--- RECORDS SUPPLIED Enclosed Below ---

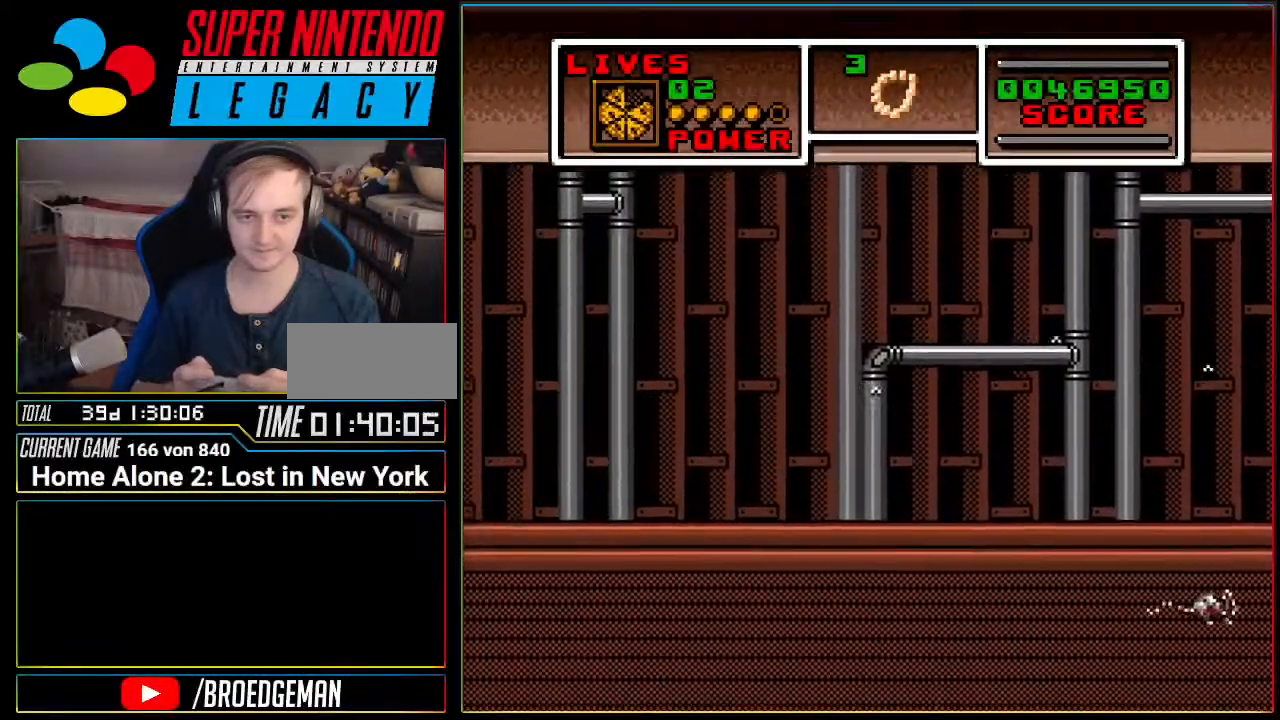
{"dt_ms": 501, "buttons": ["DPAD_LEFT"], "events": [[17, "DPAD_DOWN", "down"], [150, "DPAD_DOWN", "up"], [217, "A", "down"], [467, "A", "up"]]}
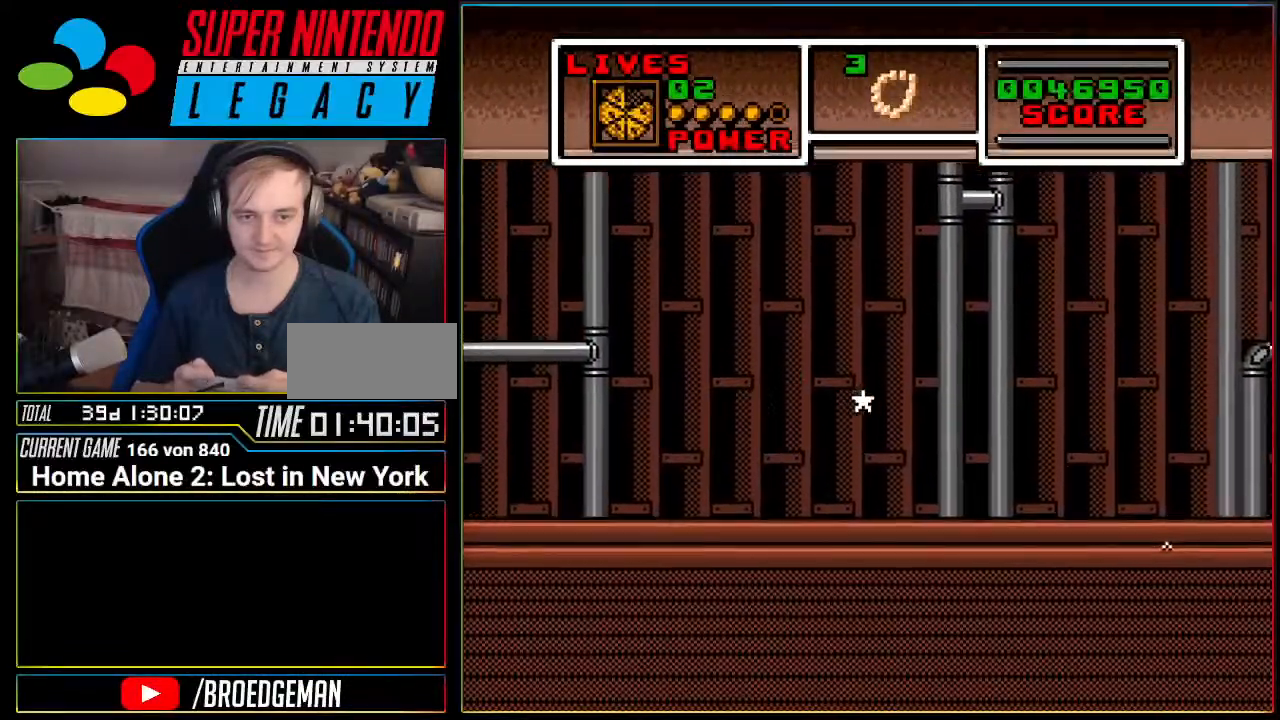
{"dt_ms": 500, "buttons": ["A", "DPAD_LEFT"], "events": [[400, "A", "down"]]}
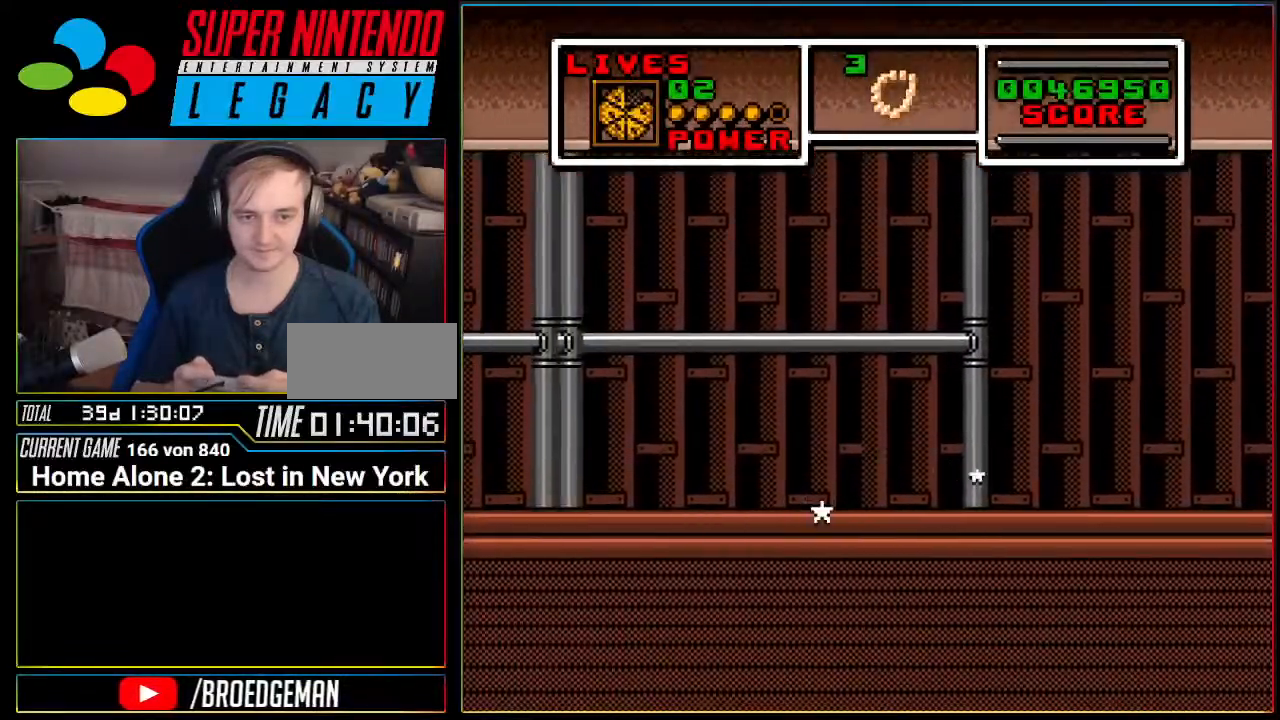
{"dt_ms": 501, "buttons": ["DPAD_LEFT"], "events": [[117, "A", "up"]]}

--- End of Enclosed RECORDS SUPPLIED ---
--- RECORDS SUPPLIED Enclosed Below ---

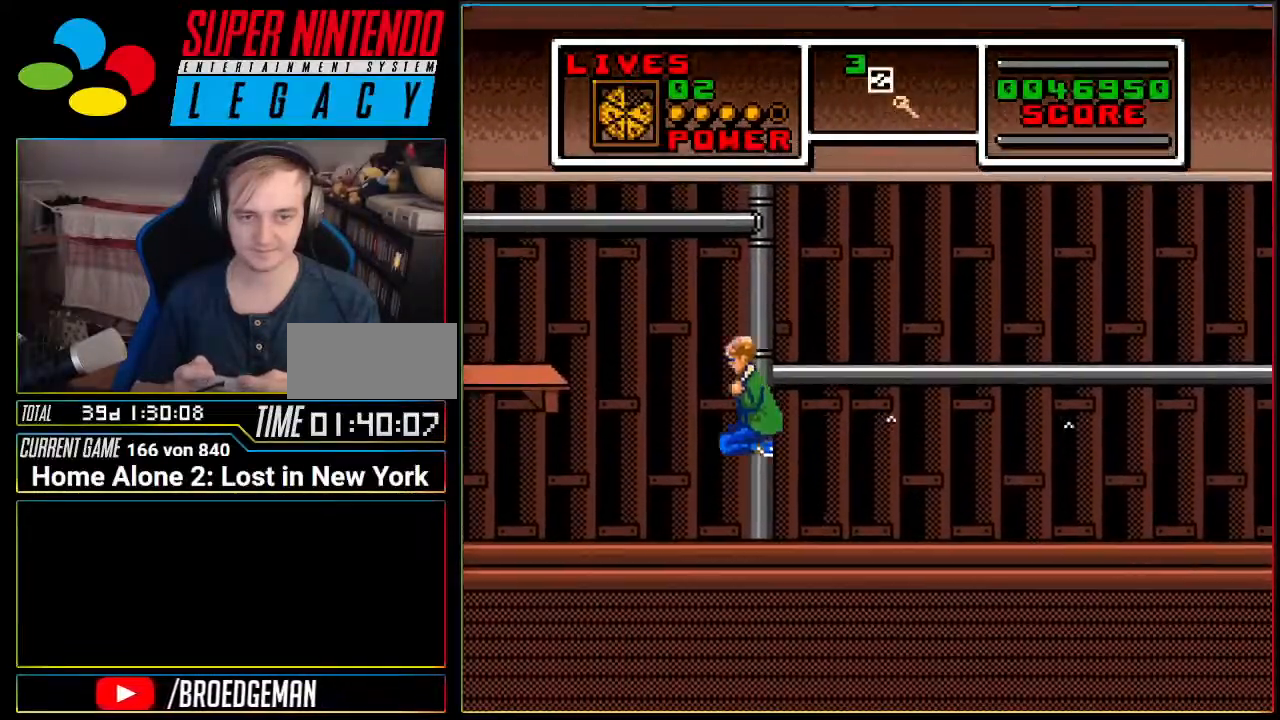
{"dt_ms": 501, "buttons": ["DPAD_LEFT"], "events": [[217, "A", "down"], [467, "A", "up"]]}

--- End of Enclosed RECORDS SUPPLIED ---

■ **ASSIGNED TASK**: From the records above, work out how many lines contain the string "down". Give only the number.

■ **THE ANSWER**: 3